Goal of the exercise: Look through the material below and copy exactly the lines from the line with "Projection defined by" to the line with "the soap dispenser bottle at point (618, 359): 3.04", those two lines included.

Material provided:
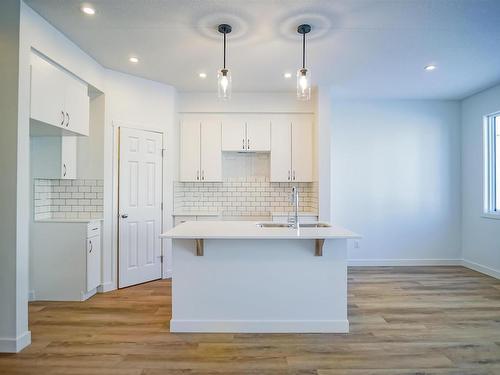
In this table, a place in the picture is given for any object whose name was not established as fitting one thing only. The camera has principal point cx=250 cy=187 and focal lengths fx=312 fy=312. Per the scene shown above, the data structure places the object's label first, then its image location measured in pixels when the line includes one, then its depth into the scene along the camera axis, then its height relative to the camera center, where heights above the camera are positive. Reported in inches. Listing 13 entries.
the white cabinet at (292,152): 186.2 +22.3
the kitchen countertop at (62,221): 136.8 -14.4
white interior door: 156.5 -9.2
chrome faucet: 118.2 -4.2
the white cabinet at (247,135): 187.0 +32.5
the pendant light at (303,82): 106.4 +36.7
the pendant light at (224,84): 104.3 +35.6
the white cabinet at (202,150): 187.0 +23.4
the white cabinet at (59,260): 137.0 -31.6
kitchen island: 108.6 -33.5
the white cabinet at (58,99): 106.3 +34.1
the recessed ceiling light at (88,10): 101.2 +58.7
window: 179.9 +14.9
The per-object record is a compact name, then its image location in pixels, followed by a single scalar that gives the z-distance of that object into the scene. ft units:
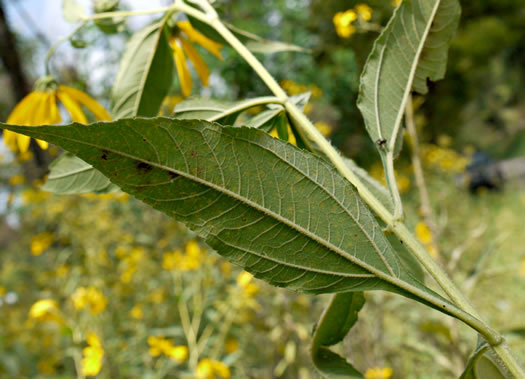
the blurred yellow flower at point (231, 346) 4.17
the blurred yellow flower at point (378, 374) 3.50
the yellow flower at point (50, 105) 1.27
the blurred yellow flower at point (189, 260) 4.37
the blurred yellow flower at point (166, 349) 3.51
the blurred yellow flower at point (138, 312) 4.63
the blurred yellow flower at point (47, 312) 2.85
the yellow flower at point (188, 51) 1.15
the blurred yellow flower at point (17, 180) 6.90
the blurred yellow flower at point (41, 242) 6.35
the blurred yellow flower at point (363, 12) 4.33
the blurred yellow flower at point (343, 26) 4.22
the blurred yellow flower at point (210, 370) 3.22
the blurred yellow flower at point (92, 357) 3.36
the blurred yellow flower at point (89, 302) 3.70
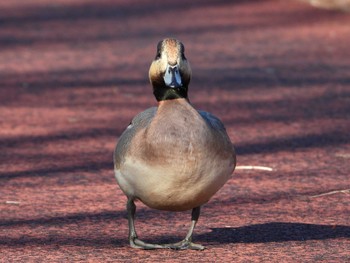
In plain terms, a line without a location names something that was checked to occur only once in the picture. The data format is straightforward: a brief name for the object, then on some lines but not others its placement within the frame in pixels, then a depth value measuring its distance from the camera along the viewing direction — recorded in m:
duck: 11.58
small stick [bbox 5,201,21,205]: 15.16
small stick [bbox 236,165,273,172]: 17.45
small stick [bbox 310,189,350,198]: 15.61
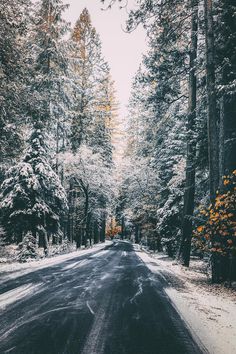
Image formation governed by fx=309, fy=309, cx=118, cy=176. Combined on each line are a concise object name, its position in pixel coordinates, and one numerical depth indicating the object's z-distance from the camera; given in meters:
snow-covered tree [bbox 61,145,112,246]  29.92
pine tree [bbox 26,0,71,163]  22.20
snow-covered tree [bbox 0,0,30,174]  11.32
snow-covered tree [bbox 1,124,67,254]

---

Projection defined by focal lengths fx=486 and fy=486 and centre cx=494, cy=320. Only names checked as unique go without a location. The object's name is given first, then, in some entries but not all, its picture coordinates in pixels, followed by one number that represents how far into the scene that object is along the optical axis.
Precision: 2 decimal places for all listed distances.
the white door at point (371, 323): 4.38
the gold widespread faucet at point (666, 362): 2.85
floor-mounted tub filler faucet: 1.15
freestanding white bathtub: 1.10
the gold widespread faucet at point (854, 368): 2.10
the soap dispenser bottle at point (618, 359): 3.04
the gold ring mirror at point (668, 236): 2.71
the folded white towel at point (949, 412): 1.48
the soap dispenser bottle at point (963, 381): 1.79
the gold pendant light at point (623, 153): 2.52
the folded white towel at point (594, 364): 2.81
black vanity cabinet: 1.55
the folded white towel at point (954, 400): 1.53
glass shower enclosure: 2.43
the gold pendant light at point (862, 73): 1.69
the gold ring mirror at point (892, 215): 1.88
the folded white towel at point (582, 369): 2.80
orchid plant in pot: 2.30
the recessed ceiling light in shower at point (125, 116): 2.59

--

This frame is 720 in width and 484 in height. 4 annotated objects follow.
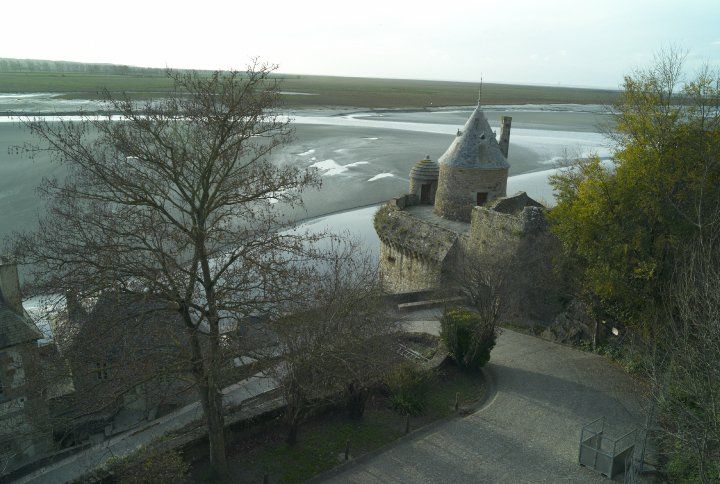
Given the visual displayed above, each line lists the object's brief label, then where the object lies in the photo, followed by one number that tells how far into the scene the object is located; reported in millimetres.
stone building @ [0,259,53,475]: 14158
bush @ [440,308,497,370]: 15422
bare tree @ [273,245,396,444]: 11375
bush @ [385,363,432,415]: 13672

Response:
Projection defined by focal lengths fx=486 and fy=486 and centre cx=494, cy=320. Only names checked as unique go without a location. The object's name is given first, then, in some entries but not all, its picture coordinates in pixels, followed by one number that represents how far into the scene that object is along the optical axis.
Precision: 2 decimal places for all listed distances.
the white door at point (371, 323): 4.38
the gold widespread faucet at point (666, 362): 2.85
floor-mounted tub filler faucet: 1.15
freestanding white bathtub: 1.10
the gold widespread faucet at point (854, 368): 2.10
the soap dispenser bottle at point (618, 359): 3.04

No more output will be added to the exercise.